Stanotte non riuscivo a dormire. Mi sveglio sempre verso le cinque del mattino, è così dai primi mesi della gravidanza. Mia sorella dice che è perché si sveglia il bambino, il che potrebbe voler dire che farà il galletto alla stessa ora anche dopo. Ci ho riflettuto: tutto sommato non è un orario proprio terribile, le cinque, no?
Comunque, stanotte non riuscivo a dormire perché pensavo a New York.
Sarà stata la puntata di Cortesie per gli ospiti NYC che ho visto qualche giorno fa. La tipa che viveva nell’Upper East Side e aveva fatto la cena multietnica, la coppia gay che aveva un attico a Brooklyn con terrazza affacciata sulle guglie dei grattacieli di Manhattan… Mi è venuta una voglia impellente e incontrollabile di una passeggiata a Central Park o giù a Tribeca, scalciando con i piedi le foglie rossicce che cadono dagli alberi. Che poi l’autunno, a New York, è il mese più bello.
Così ho cominciato a pensare a quando potrò viaggiare di nuovo, così lontano. Perché io – e Mr P. non è da meno – sono una “mamma con la valigia”. O meglio, finora sono stata soltanto una donna con la valigia: piena per metà di sogni, per l’altra di necessaire. E dal biglietto aereo facile.
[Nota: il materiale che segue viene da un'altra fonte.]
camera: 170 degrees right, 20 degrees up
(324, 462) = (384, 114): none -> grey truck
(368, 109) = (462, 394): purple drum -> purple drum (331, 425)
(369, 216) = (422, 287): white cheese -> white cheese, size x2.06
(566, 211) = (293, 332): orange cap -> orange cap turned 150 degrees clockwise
Di cose in programma ce ne sono. Dovrei andare a trovare la Vichinga in Olanda, per non parlare del matrimonio dei nostri amici in Brasile, a cui non potremo partecipare perché a dicembre, oppure di quello a Las Vegas a gennaio, idem di cui sopra. Poi è da tanto che vorrei visitare le valli verdi della Scozia o l’Irlanda, senza contare una capatina da mamma a Bruxelles per una maxi-porzione di frites e maionese che sto sognando da quando avevo le nausee.
Realisticamente, pensavo, senza incorrere nel viaggio della speranza con boiler, borse di pannolini e altri accessori che non entreranno mai nel bagaglio a mano, quando potrò stampare un biglietto aereo (anche del treno, va’) a mio nome? È vero che i bambini ormai viaggiano ovunque, anche da piccolissimi. Ma ne vale veramente la pena, visto che non si ricorderanno niente?
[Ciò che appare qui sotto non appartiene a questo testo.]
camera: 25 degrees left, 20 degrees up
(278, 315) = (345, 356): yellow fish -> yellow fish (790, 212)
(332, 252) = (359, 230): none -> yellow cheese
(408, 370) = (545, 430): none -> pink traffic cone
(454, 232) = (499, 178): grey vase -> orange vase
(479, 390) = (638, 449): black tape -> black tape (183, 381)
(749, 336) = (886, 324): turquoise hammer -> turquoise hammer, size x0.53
Non vorrei essere una mumzilla di quelle che si chiudono in casa fino ai 18 anni del figlio, ma nemmeno una all’olandese che se li carica sul marsupio e gli fa fare millemila chilometri prima che abbiano cominciato a tenere la testa dritta. Sono pur sempre un po’ italiana, sono pur sempre un po’ mammà.
Col cruccio, piano piano, mi sono riaddormentata. Sognando un po’ di shopping pre-Halloween da Bloomingdale’s o Macy’s, che non farà chic ma è tanto American style. Mi sembra di sentire l’aria frizzantina di metà ottobre tra le stradine del Village. Un tipo stravagante che fa due passi in fuseaux a scacchi e sciarpetta abbinata, una runner che sbuca a tutta velocità da dietro l’angolo. Guardare le facciate di quei palazzetti così vecchi, eppure così pulsanti di nuove tendenze, come se quella parte del mondo andasse sempre un po’ più veloce del resto. In una realtà senza tempo ma avanti coi tempi, in quell’atmosfera che ti fa sentire nel posto giusto al momento giusto.
Ah, New York! Meglio che non mi tocchi niente: non vorrei che le bebè nascesse con il tatuaggio dell’isola di Manhattan da qualche parte.